Dupuytren’s Disease, also called Dupuytren’s Contracture, is a condition of the hand, which results in the fingers being pulled down towards the palm. This makes it harder and harder to straighten the fingers and reduces hand function. It is classified as a fibrosing disorder, the tightening process occurring in the fibrous tissues of the palm.

The knuckle joints of the fingers are mainly affected but the first finger joints can be also, with the ring and little fingers most commonly involved.

Dupuytrens Diagram

Who Gets Dupuytren’s Contracture?

Dupuytren’s contracture is most common in Caucasian peoples of European origin, with an estimate of 4-6% of adults affected. Around half of cases have both sides involved with the right side most often affected in cases of one side only. The ring finger is most commonly involved followed by the little and middle fingers. Men are three times more likely to have this condition than women and it is rare in people under 40 years of age.

Risk factors for Dupuytren’s contracture include hand trauma, vibration in manual work, alcoholism, diabetes and other conditions. A family history may also be important.

The Stages of Dupuytren’s Contracture

  • Proliferation. Nodules develop in the palm and are often tender.
  • Involution. The condition spreads along the fibrous tissues in the palm, forming a cord like structure.
  • Residual. The condition spreads to the fingers and the cord contracts to form the contracture.

How Dupuytren’s Contracture Presents

Patients usually note a thickened nodule in the palm, which may have been there for years and slowly increased in size. As the disease progresses the fingers are pulled down into the palm, the ring being the first in most cases. Tenderness and pain can be reported by often the condition is painless. Once the fingers are pulled down the person cannot get them straight and may have trouble doing normal activities such as holding things or typing.
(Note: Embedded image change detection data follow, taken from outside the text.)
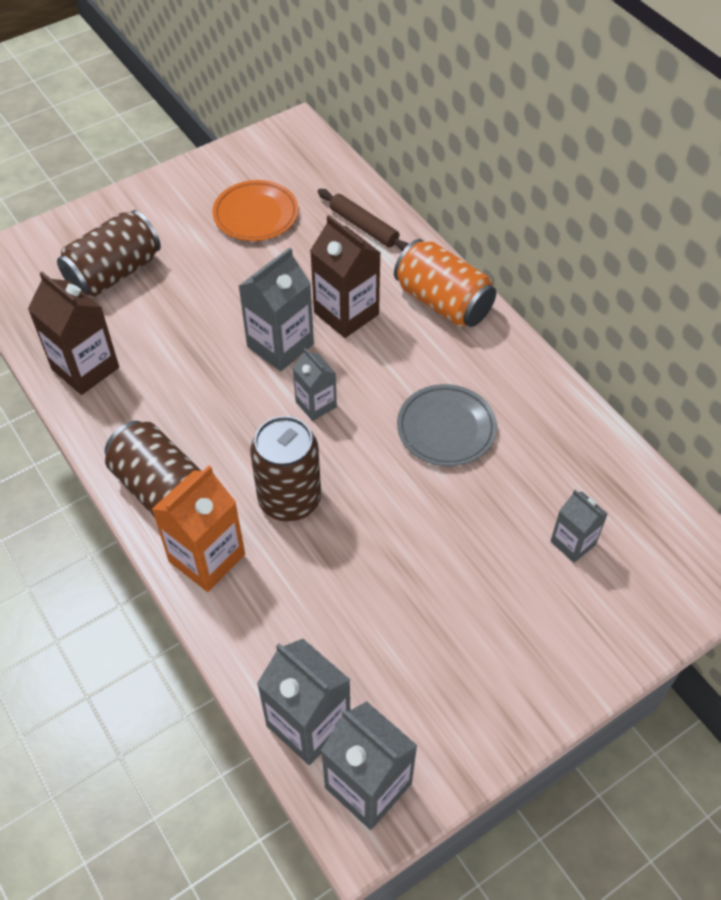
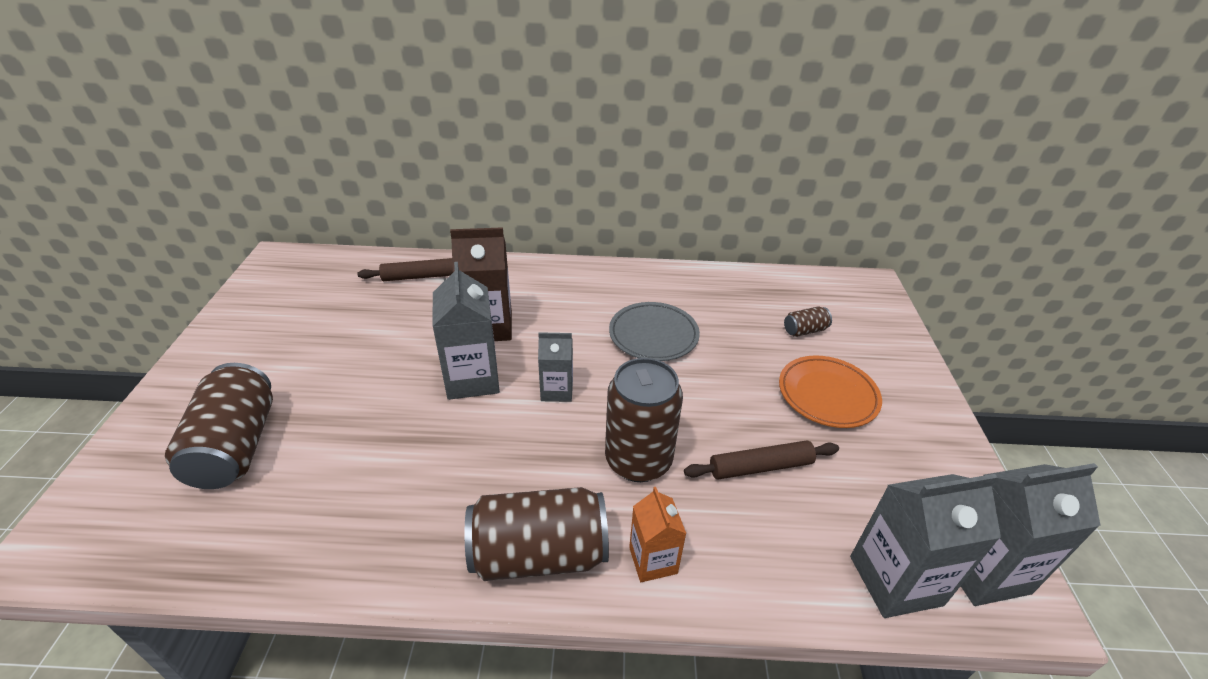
camera: 55 degrees left, 15 degrees down
brown carton [28,272,119,395] -> none
orange carton [152,465,245,592] -> orange carton [629,487,687,582], size x0.60
orange plate [212,180,298,241] -> orange plate moved to [779,355,882,428]
orange can [394,239,496,327] -> none
grey carton [550,490,608,563] -> brown can [784,306,832,337]
none -> brown rolling pin [684,440,839,479]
Dupuytren’s Contracture Treatment

Mild or non-progressive cases can be monitored over time with measurements taken as a baseline each time.

Physiotherapy may be useful in the early stages of the condition. Stretching, range of motion exercises and wearing a custom made splint are typical approaches.
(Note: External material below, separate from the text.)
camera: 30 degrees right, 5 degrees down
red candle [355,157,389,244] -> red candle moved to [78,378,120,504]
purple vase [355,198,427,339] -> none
Injections of a number of drugs have been used, the most researched and successful being CCH (Clostridium Collagenase Histolyticum).

Surgery includes a variety of approaches from cutting the bands using a needle introduced through the skin (fasciotomy) to open removal of the abnormal fibrous tissue from the hand (fasciectomy). The hand is typically immobilised in a splint dressing, time is allowed for initial healing, then re-splinting of the hand is performed to prevent the fingers from drawing down again.

Surgery may be performed relatively early, as any contracture of the first finger joint itself is associated with a poorer outcome. So if this begins to develop then treatment needs to occur promptly.

Specialist physiotherapists and occupational therapists may also have a large role in rehabilitation after surgery, looking after the wounds, making splints, giving scar massage, stretches and exercises.